1/4" nylon line and concrete blocks are your friend in this case.


----------



## eddy current (Feb 28, 2009)

Dennis Alwon said:


> glen1971 said:
> 
> 
> > 60 mph on an Interstate and let Mother Nature handle it.. I don't move one snow flake from the truck
> ...


It’s illegal to leave snow and ice on your car or truck here too, has caused many accidents. There is a school bus lot near my place that has one of these to clear the roofs.


----------



## MechanicalDVR (Dec 29, 2007)

Dennis Alwon said:


> That would work for me.


Go figure!


----------



## glen1971 (Oct 10, 2012)

eddy current said:


> It’s illegal to leave snow and ice on your car or truck here too, has caused many accidents.
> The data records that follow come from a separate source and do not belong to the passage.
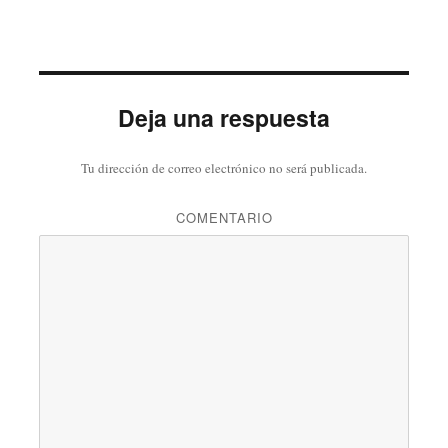
Deja una respuesta
Tu dirección de correo electrónico no será publicada.
COMENTARIO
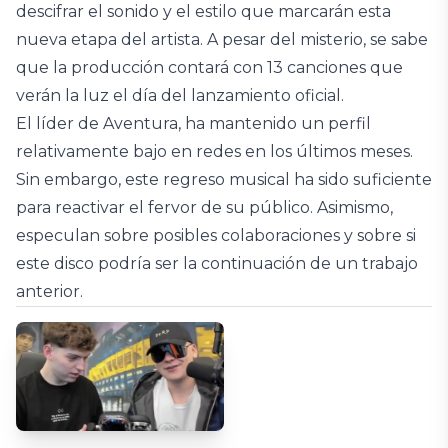
descifrar el sonido y el estilo que marcarán esta
nueva etapa del artista. A pesar del misterio, se sabe
que la producción contará con 13 canciones que
verán la luz el día del lanzamiento oficial.
El líder de Aventura, ha mantenido un perfil
relativamente bajo en redes en los últimos meses.
Sin embargo, este regreso musical ha sido suficiente
para reactivar el fervor de su público. Asimismo,
especulan sobre posibles colaboraciones y sobre si
este disco podría ser la continuación de un trabajo
anterior.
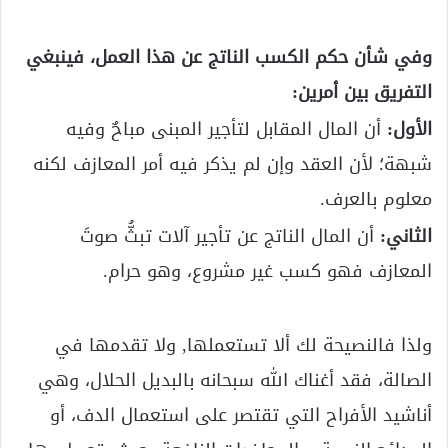
وفي شأن حكم الكسب الناتج عن هذا العمل، فينبغي
التفريق بين أمرين:
الأول:
أن المال المقابل لتأجير المبنى مباحٌ وفيه
شبهة؛ لأن العقد وإن لم يذكر فيه أمر المعازف لكنه
معلوم بالعرف.
الثاني:
أن المال الناتج عن تأجير آلات تبثُّ صوتَ
المعازف فهو كسب غير مشروع، وهو حرام.
ولذا فالنصيحة لك ألا تستعملها, ولا تقدمها في
الصالة، فقد أغناك الله سبحانه بالبديل الحلال، وهي
أناشيد الأفراح التي تقتصر على استعمال الدف، أو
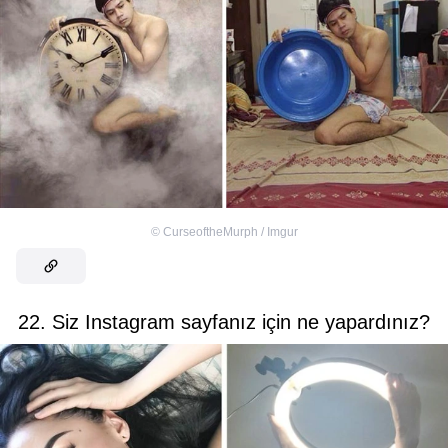
©
CurseoftheMurph / Imgur
22. Siz Instagram sayfanız için ne yapardınız?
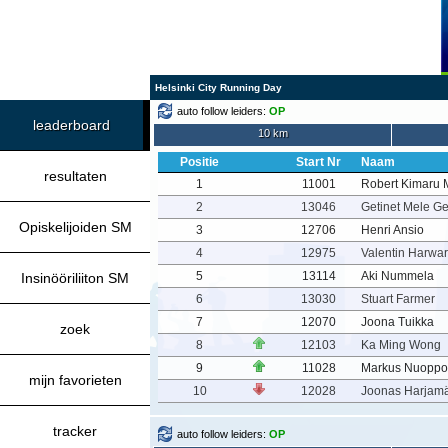
Helsinki City Running Day
auto follow leiders:
OP
leaderboard
10 km
Positie
Start Nr
Naam
resultaten
1
11001
Robert Kimaru 
2
13046
Getinet Mele 
Opiskelijoiden SM
3
12706
Henri Ansio
4
12975
Valentin Harwar
5
13114
Aki Nummela
Insinööriliiton SM
6
13030
Stuart Farmer
7
12070
Joona Tuikka
zoek
8
12103
Ka Ming Wong
9
11028
Markus Nuopp
mijn favorieten
10
12028
Joonas Harjamä
tracker
auto follow leiders:
OP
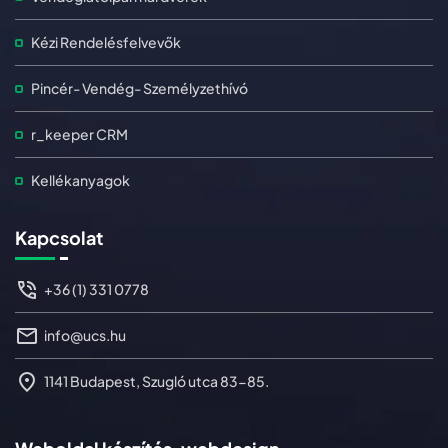
Kézi Rendelésfelvevők
Pincér- Vendég- Személyzethívó
r_keeper CRM
Kellékanyagok
Kapcsolat
+36 (1) 331 0778
info@ucs.hu
1141 Budapest, Szugló utca 83-85.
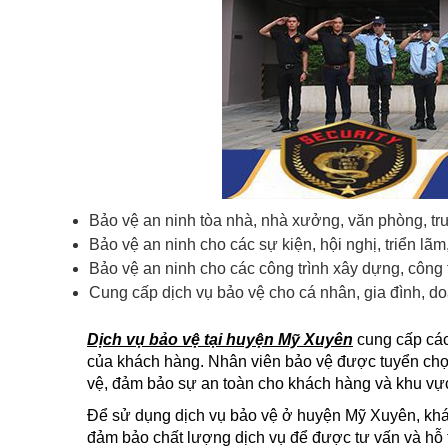
Bảo vệ an ninh tòa nhà, nhà xưởng, văn phòng, trườ
Bảo vệ an ninh cho các sự kiện, hội nghị, triển lãm, 
Bảo vệ an ninh cho các công trình xây dựng, công t
Cung cấp dịch vụ bảo vệ cho cá nhân, gia đình, doa
Dịch vụ bảo vệ tại huyện Mỹ Xuyên
cung cấp các
của khách hàng. Nhân viên bảo vệ được tuyển chọn
vệ, đảm bảo sự an toàn cho khách hàng và khu vự
Để sử dụng dịch vụ bảo vệ ở huyện Mỹ Xuyên, khách
đảm bảo chất lượng dịch vụ để được tư vấn và hỗ 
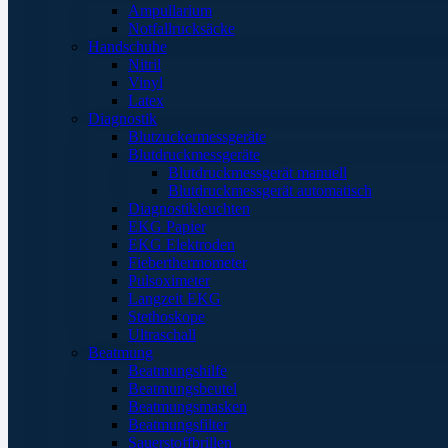
Ampullarium
Notfallrucksäcke
Handschuhe
Nitril
Vinyl
Latex
Diagnostik
Blutzuckermessgeräte
Blutdruckmessgeräte
Blutdruckmessgerät manuell
Blutdruckmessgerät automatisch
Diagnostikleuchten
EKG Papier
EKG Elektroden
Fieberthermometer
Pulsoximeter
Langzeit EKG
Stethoskope
Ultraschall
Beatmung
Beatmungshilfe
Beatmungsbeutel
Beatmungsmasken
Beatmungsfilter
Sauerstoffbrillen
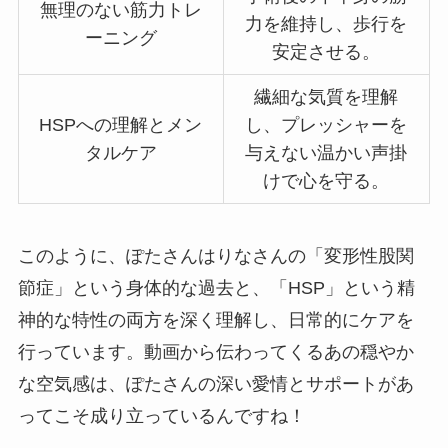
無理のない筋力トレ
力を維持し、歩行を
ーニング
安定させる。
繊細な気質を理解
HSPへの理解とメン
し、プレッシャーを
タルケア
与えない温かい声掛
けで心を守る。
このように、ぽたさんはりなさんの「変形性股関
節症」という身体的な過去と、「HSP」という精
神的な特性の両方を深く理解し、日常的にケアを
行っています。動画から伝わってくるあの穏やか
な空気感は、ぽたさんの深い愛情とサポートがあ
ってこそ成り立っているんですね！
There is a school bus lot near my place that has one of these to clear the roofs.


When I come out and there is 3' of snow in my truck box, I'm not shovelling them out, unless I am going ice fishing and need to load stuff at home. Most of it blows out by a couple miles out of town.. I don't think many people around here would follow that close, once they saw a blizzard coming off the truck. I guess it depends on the area you're in and how much snow you have to deal with as well..


----------



## MechanicalDVR (Dec 29, 2007)

Dennis Alwon said:


> Some states have a law against that.


I thought that was pretty universal.


----------



## MikeFL (Apr 16, 2016)

A good rule of thumb is if it comes off your vehicle, you're responsible.

If you run over something already on the road (stones, lumber, etc.) and it flies up and damages a vehicle, you're not responsible. 

That doesn't mean the driver behind you is not going to rage out, call 911, etc. 

The premise of "You're responsible for your load/ vehicle" seems to stand well. But you shouldn't be held responsible for what's already on the road.


----------



## joebanana (Dec 21, 2010)

99cents said:


> A tarp in the wind never ends well.


That's what bungi's, or spring clamps are for.


----------



## 99cents (Aug 20, 2012)

joebanana said:


> That's what bungi's, or spring clamps are for.


But you’re from So Cal. You giving advice about snow is like me giving advice about sunburn  .


----------



## joebanana (Dec 21, 2010)

99cents said:


> But you’re from So Cal. You giving advice about snow is like me giving advice about sunburn  .


 Snow and sunburn have similar remedies. Stay indoors, and/or, park in a garage. Since there's no way any vehicle can fit in my garage, (let alone two) the next best thing to a garage is a tarp. 

The best way to avoid sunburn, stay out of the sun, or wear a tarp.


----------